Parliamentarians, he said, had "prevaricated so that the issue is still unresolved and things will drift back to the usual".

"Perhaps MPs should show the same professionalism as teachers and work throughout the recess to develop a framework of professional standards for politicians," he added.

The Guardian's exercise has yielded hundreds of pieces of information from readers, which reporters will continue to examine.

Reader Ian Fairbarn pointed out that Oliver Heald, the Conservative MP for Hertfordshire North East, had on two occasions double claimed for the same month's £250 worth of petty cash.

In both September and October 2007, Heald claimed for September's £250, while in both November and December 2006 he claimed for November's £250.

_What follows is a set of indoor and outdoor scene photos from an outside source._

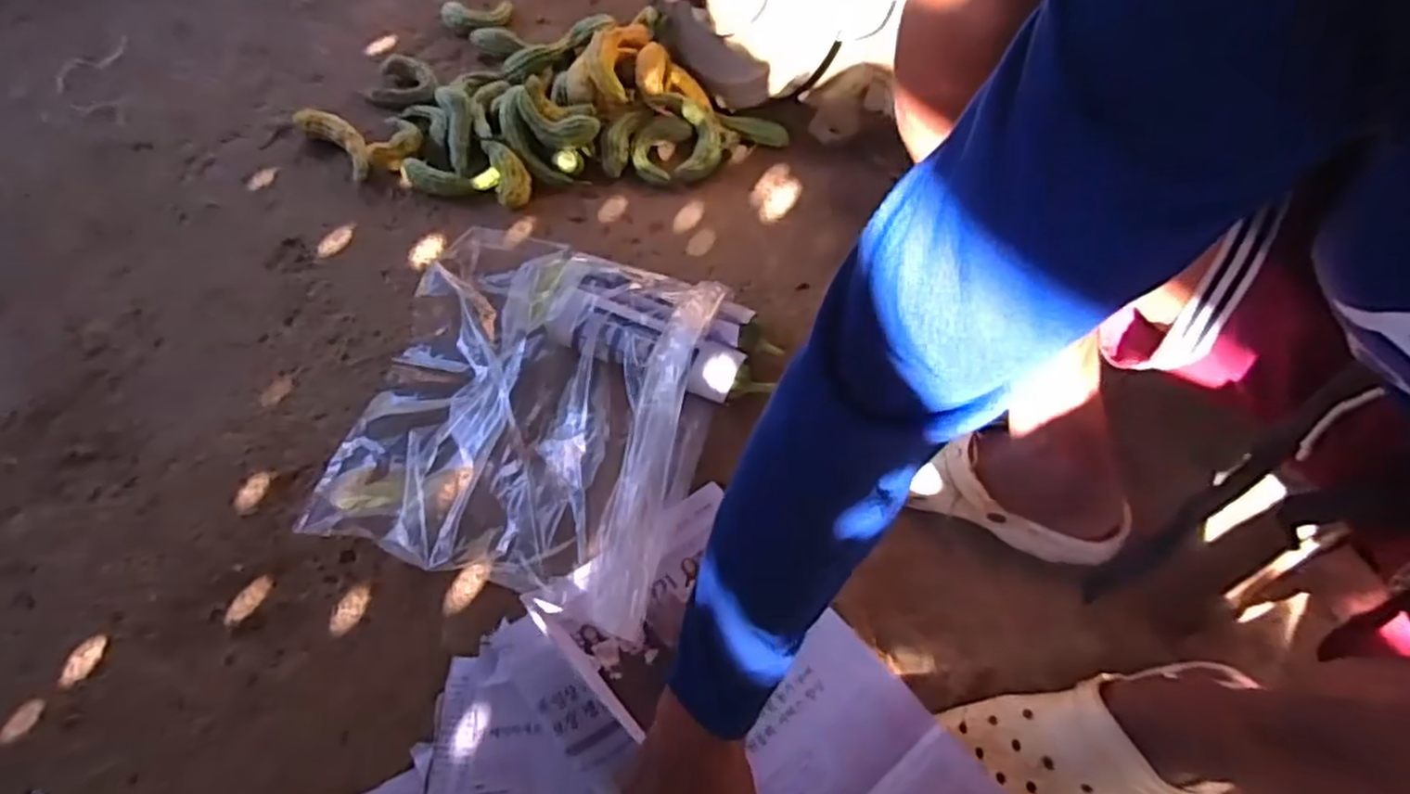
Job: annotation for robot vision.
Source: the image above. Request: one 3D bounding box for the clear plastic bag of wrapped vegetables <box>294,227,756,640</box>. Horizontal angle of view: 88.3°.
[{"bbox_3d":[-0.151,-0.010,0.671,0.331,0.075,0.358,17,57,6],"label":"clear plastic bag of wrapped vegetables"}]

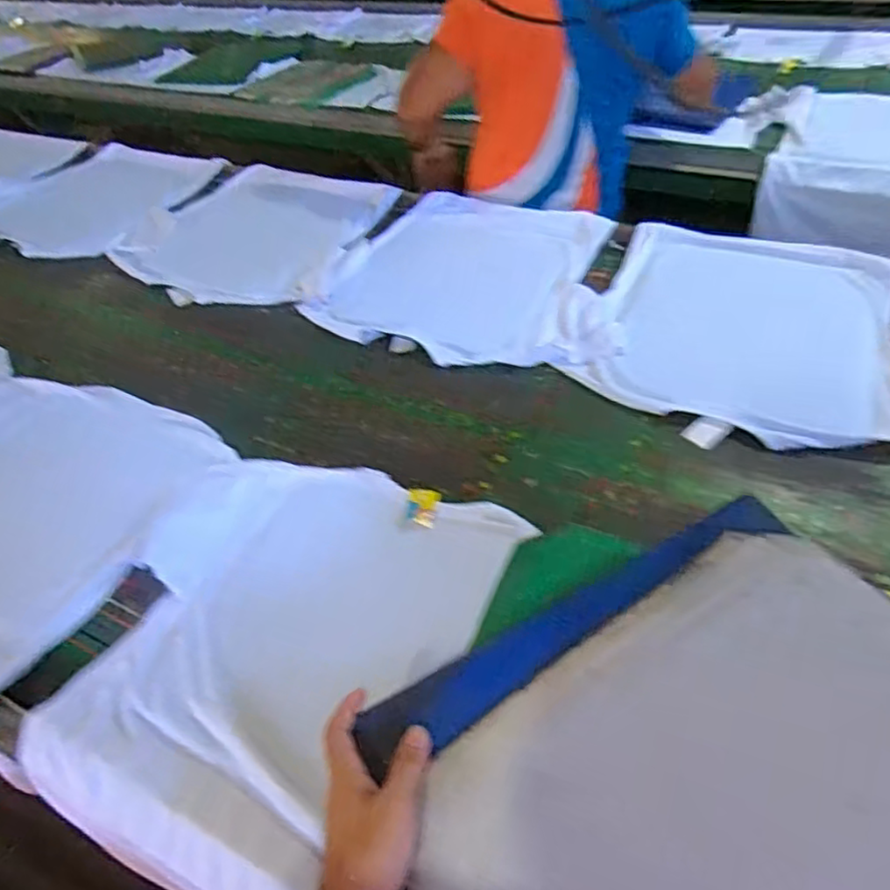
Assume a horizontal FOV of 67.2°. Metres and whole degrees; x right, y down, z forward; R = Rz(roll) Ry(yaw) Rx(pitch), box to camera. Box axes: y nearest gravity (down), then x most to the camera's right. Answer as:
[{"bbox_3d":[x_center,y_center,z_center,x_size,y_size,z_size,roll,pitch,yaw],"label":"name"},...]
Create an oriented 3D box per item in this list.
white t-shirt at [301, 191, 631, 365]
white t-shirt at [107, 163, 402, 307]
[{"bbox_3d":[0.061,-0.333,1.311,0.576,0.031,0.459,12,56,17],"label":"white t-shirt"},{"bbox_3d":[-0.434,-0.500,1.546,0.547,0.031,0.529,12,43,18],"label":"white t-shirt"}]

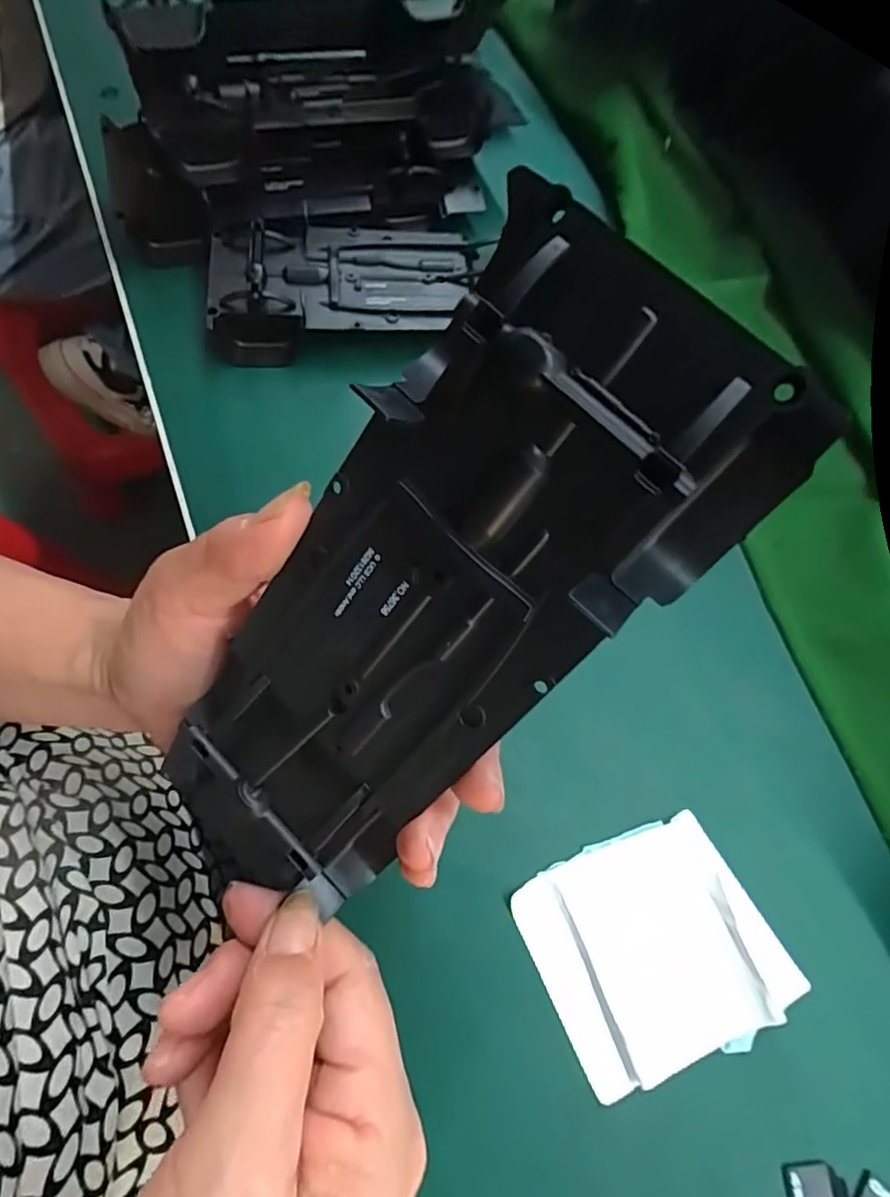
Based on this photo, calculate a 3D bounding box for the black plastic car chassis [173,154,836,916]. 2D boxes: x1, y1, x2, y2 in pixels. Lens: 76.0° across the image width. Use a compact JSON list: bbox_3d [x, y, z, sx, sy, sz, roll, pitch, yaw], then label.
[{"bbox_3d":[-0.011,0.010,0.137,0.065,0.032,0.181,51,120,17],"label":"black plastic car chassis"}]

The MP said the double claims were due to "administrative errors where months were inadvertently mismarked", adding: "I did not claim for other months in each year, so the annual totals did not exceed the maximum."

Without commenting on the individual case, a spokesman for the Commons Department of Resources said this behaviour would probably fall within the rules.

Another reader, Mike Ion, discovered that Mark Pritchard, the Tory MP for the Wrekin, had claimed £131.60 for placing a Conservative advert in the Telford Journal.

The Department of Resources spokesman said MPs were not allowed to claim for the costs of any party political campaigning.

Pritchard said: "From my recollection, this advert was for a surgery." This would not be party political.